* TASK INSTRUCTIONS *
Return every line below that contains the string "cava", matching case exactly.

* RECORDS FOR THIS EXERCISE *
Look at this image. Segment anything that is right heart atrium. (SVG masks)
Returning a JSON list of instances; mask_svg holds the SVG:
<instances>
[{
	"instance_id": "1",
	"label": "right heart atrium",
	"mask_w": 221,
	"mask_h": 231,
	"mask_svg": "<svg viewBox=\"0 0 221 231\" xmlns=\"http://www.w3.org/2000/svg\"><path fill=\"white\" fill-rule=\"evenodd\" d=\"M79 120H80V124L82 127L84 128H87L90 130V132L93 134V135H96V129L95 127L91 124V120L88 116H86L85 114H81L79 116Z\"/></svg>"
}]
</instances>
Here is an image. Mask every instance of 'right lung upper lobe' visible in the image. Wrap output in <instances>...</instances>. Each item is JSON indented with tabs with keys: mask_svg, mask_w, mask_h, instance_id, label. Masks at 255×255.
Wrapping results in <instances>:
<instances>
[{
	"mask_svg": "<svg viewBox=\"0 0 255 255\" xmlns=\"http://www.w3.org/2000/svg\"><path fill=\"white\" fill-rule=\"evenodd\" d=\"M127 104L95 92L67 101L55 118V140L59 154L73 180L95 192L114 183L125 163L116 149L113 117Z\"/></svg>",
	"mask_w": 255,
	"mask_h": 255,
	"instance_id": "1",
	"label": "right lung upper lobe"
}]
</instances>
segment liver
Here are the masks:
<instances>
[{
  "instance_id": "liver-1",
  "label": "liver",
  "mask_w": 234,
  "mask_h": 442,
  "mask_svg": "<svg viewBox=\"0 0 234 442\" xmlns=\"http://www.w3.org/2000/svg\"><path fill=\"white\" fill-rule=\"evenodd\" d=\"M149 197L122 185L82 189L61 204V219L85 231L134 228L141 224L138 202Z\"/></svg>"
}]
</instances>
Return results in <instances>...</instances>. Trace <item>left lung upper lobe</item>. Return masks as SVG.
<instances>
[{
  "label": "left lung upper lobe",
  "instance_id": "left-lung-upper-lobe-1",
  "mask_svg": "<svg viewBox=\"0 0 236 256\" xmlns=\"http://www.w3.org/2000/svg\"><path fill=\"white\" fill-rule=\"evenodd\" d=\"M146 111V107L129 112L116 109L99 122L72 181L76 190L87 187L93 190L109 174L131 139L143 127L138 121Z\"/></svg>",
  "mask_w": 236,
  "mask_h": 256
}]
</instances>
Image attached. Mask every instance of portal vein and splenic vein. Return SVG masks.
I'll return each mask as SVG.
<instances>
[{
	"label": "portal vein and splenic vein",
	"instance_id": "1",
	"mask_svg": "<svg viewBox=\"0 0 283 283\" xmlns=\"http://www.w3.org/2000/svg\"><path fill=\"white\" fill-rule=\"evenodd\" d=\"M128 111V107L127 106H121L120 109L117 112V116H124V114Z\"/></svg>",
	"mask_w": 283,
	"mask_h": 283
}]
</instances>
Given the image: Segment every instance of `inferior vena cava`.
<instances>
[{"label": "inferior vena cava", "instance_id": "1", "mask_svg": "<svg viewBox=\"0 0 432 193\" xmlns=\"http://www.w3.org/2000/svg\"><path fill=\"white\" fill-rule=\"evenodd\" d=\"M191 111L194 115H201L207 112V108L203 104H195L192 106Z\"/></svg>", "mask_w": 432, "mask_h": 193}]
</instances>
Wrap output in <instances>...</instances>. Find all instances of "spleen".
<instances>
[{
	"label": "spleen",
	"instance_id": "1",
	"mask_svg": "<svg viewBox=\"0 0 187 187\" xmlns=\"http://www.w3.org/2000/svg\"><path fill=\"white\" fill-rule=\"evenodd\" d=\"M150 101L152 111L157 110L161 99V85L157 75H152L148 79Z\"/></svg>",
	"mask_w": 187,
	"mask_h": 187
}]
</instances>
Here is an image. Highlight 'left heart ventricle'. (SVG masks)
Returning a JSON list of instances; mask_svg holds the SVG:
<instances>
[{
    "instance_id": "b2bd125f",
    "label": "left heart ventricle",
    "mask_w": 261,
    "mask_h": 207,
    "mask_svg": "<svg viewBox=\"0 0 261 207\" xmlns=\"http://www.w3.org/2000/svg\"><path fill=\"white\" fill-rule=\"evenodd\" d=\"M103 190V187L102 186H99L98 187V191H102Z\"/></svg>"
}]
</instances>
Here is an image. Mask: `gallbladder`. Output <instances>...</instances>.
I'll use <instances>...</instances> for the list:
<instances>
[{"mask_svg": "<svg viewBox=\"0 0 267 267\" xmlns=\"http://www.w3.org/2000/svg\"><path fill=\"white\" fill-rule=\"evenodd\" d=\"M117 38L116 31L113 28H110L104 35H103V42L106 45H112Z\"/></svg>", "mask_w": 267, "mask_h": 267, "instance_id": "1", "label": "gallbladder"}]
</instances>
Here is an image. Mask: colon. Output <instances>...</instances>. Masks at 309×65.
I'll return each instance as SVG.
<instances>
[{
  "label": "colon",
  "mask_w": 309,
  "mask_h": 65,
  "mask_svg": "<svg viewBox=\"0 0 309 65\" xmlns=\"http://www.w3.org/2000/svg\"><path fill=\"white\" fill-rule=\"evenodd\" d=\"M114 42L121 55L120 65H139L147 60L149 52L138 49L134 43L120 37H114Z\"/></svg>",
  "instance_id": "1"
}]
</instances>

* FINISHED EXERCISE *
Given the image: Segment every instance of `inferior vena cava`.
[{"label": "inferior vena cava", "instance_id": "1", "mask_svg": "<svg viewBox=\"0 0 432 193\" xmlns=\"http://www.w3.org/2000/svg\"><path fill=\"white\" fill-rule=\"evenodd\" d=\"M191 111L194 115H201L207 112V108L203 104H195L192 106Z\"/></svg>", "mask_w": 432, "mask_h": 193}]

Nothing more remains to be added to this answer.